Problems to work on:
#1 According to the passage on male subfertility and sperm motility, what is the most common clinical abnormality in subfertile males?
#2 Render this sentence from the passage on male subfertility and sperm motility in Spanish: "CatSper channels are essential for male fertility and are present in the flagellum of human sperm."

Document section:
___

Infertility is a significant health problem worldwide, estimated to affect approximately 1:6 couples of reproductive age. Whilst reports of global declines in semen quality are controversial, the increasing prevalence of male subfertility stands as uncontested fact: male factor is now the leading cause of fertility problems, and accounts for almost half of all cases. Exposure to environmental toxicants, such as heavy metals, organic solvents and pesticides, as well as lifestyle choices, including obesity and poor diet, drugs (prescribed medication and otherwise) and smoking are all suggested to be contributory causes to male subfertility, but effects are poorly defined. Unexplained poor sperm motility (asthenozoospermia) is the commonest clinical abnormality in subfertile males, yet our limited knowledge of the exact workings of spermatozoa mean that this problem is incompletely understood, neither do we know how to correct it. Incredibly, there is no drug that a subfertile man can take, nor that can be added to his sperm in vitro, to improve sperm motility. Couples instead rely on Artificial Reproduction Technology (ART), such as IVF, which is expensive, invasive and not without risk. Nonetheless, year-on-year, ART is increasingly utilised worldwide. In order to tackle a global health problem, there is clearly a need to better understand the pathological processes affecting male reproductive health.

Sperm motility, calcium and CatSper

Sperm motility is arguably the most important characteristic to impact on male fertility. Increase and fluxes in intracellular calcium [Ca2+]i are fundamental to the regulation of sperm motility and function, including changes in direction, hyperactivation and chemotaxis. [Ca2+]i is regulated by at least two processes: mobilisation of Ca2+ stored in the sperm neck region and/or movement into the cell via Ca2+ permeable ion channels and transporters, mainly CatSper channels. CatSper channels are essential for male fertility and are present in the flagellum of human sperm. Landmark studies have demonstrated Ca2+ entry into human sperm in response to progesterone (a product of cumulus cells) is via CatSper channels. CatSper channels are also activated by organic molecules that apparently evoke chemotaxis, and it has therefore been proposed that this ion channel acts as a polymodal chemosensor integrating multiple chemical cues from the female reproductive tract to elicit functional responses to direct sperm towards the egg.

___

Information:
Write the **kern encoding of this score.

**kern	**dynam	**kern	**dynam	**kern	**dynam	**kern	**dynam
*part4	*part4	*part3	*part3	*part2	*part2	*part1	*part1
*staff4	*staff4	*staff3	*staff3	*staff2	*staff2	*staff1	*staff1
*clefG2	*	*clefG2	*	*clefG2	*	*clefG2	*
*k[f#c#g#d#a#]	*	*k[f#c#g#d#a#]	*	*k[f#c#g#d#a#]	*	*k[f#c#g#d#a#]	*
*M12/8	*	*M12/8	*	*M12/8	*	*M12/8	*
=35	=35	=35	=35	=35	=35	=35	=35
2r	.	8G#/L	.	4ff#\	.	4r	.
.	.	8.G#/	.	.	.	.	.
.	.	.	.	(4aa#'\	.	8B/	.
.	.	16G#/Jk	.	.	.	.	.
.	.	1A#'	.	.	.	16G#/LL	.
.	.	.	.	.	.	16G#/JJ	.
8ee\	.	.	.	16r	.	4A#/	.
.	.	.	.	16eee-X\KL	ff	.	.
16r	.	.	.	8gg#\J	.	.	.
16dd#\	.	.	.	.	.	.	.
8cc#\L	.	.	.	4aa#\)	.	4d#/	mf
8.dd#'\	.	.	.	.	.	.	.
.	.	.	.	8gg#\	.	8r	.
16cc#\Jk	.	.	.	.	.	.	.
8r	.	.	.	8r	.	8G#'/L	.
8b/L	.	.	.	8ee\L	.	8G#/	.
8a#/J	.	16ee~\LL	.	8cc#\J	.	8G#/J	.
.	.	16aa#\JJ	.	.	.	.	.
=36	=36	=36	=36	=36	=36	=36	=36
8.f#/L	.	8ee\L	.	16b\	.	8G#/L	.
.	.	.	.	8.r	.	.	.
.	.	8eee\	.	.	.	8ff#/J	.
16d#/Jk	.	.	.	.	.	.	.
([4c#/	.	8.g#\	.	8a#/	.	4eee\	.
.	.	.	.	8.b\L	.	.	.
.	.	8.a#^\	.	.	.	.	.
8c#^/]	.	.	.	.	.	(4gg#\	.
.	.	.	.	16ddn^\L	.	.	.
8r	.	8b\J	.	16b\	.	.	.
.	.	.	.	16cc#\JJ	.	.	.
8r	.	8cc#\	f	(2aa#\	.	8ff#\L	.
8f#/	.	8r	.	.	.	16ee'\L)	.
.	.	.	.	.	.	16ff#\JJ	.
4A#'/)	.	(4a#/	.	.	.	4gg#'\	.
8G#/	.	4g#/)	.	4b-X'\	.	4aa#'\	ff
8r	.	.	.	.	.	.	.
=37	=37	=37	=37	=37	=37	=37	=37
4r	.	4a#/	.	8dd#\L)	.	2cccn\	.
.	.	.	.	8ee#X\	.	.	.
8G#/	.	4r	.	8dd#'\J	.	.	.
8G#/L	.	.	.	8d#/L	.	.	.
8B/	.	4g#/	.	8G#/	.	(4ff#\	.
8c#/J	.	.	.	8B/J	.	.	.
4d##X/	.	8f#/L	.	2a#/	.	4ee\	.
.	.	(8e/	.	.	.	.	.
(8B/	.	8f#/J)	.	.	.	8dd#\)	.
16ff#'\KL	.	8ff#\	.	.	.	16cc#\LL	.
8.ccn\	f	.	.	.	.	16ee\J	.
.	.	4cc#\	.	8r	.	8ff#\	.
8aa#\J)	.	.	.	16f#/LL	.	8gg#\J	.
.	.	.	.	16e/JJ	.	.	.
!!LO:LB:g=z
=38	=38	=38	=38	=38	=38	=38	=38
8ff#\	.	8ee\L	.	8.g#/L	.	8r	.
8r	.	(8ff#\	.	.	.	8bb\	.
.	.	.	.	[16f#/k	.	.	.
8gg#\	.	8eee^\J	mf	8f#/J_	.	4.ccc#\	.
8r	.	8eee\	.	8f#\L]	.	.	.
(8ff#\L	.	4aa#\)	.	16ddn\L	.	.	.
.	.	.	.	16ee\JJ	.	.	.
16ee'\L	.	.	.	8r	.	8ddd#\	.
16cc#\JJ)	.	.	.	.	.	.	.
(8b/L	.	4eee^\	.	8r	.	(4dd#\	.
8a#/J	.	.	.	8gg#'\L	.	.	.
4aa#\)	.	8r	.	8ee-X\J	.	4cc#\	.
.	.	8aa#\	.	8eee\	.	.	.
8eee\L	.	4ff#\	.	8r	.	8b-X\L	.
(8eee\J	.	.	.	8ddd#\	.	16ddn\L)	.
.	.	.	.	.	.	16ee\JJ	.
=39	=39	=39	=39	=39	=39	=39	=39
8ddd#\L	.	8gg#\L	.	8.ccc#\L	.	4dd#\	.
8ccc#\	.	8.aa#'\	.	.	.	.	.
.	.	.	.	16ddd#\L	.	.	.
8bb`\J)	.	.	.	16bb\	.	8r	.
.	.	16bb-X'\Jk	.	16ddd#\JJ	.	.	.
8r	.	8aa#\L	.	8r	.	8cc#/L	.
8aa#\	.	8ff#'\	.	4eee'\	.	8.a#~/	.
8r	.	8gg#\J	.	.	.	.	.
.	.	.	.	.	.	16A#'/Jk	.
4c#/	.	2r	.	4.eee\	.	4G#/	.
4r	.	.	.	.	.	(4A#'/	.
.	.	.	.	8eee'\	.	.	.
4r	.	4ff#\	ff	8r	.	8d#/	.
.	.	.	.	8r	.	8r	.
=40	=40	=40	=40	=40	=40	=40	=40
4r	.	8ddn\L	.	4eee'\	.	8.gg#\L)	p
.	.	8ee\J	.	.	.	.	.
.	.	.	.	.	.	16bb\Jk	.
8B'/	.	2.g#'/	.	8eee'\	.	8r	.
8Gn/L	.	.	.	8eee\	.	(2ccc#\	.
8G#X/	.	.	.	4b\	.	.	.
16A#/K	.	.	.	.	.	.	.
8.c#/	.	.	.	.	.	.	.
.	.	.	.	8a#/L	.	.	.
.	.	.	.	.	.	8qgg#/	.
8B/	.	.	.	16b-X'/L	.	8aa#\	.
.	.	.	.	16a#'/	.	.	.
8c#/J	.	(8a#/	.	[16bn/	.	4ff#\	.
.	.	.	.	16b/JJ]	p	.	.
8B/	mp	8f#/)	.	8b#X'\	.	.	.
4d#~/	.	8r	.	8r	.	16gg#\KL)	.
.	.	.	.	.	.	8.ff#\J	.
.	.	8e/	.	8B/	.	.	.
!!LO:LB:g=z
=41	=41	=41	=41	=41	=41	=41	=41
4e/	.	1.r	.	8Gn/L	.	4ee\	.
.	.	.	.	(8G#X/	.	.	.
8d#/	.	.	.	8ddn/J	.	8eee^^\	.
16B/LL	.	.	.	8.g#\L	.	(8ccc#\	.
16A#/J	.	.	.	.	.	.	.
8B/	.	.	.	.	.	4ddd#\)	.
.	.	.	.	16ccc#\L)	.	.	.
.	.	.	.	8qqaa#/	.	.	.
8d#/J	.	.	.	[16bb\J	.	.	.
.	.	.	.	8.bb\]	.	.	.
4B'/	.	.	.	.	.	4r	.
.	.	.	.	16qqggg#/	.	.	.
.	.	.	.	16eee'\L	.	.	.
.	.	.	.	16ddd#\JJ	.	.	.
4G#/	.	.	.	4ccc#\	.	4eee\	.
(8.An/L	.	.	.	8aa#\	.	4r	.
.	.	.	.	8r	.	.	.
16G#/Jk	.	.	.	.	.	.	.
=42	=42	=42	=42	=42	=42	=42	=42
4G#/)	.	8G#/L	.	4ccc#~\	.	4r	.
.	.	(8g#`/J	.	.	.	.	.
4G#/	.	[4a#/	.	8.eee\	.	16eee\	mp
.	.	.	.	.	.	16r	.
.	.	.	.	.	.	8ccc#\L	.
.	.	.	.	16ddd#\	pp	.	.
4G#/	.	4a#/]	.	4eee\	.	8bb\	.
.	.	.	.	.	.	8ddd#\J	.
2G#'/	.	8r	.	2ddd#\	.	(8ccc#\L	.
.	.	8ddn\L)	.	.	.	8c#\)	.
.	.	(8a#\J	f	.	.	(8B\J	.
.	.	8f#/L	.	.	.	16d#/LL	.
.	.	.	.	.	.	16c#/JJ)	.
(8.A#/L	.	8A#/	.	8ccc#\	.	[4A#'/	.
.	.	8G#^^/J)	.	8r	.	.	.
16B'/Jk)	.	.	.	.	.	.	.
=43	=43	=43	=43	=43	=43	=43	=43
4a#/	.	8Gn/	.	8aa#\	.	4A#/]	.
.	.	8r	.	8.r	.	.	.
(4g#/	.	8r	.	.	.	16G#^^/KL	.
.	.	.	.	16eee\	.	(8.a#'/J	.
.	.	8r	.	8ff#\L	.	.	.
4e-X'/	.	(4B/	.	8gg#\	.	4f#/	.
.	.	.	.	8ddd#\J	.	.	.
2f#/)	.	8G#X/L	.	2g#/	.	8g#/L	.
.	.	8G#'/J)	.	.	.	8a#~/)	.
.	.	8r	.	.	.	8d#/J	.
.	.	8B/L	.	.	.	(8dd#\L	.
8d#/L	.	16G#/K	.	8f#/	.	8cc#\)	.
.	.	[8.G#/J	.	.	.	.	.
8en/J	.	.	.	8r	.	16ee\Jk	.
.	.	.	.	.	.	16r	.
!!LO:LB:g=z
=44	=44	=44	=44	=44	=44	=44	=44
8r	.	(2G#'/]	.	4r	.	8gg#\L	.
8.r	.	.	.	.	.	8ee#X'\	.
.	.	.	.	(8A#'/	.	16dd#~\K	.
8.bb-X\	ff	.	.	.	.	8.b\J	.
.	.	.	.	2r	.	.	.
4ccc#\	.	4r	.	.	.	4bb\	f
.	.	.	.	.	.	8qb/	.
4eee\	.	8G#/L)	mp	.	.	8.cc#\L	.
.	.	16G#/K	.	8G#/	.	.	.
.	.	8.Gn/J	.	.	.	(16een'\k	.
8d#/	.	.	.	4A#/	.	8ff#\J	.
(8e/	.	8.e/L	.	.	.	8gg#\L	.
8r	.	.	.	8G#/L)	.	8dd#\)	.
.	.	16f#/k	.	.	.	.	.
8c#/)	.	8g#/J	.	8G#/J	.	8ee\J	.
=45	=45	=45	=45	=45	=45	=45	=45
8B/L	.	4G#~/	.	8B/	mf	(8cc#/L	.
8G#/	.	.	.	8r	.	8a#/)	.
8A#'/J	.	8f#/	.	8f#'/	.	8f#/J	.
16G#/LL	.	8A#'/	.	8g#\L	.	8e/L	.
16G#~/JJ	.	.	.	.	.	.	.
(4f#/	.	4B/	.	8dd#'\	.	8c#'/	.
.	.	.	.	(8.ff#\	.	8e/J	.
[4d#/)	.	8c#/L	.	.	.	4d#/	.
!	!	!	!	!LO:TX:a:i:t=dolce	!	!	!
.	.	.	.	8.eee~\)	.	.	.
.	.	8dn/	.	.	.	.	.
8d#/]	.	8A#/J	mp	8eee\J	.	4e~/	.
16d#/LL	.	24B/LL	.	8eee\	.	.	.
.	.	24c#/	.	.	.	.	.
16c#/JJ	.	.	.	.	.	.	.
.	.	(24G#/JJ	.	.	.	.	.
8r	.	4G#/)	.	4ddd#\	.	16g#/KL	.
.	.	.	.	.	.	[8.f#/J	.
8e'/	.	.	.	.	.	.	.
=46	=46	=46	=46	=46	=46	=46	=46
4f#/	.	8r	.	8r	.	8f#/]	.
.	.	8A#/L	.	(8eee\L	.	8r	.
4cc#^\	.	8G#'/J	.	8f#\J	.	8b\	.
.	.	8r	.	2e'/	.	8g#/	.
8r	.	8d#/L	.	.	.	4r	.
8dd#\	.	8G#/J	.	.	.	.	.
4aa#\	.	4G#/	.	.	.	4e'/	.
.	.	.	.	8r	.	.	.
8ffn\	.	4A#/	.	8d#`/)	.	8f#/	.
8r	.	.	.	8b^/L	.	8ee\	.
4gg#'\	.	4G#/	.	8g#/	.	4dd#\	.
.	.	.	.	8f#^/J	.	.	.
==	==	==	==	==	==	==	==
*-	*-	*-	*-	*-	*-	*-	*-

___

Solved problems:
#1 Unexplained poor sperm motility (asthenozoospermia).

#2 Los canales CatSper son esenciales para la fertilidad masculina y están presentes en el flagelo de los espermatozoides humanos.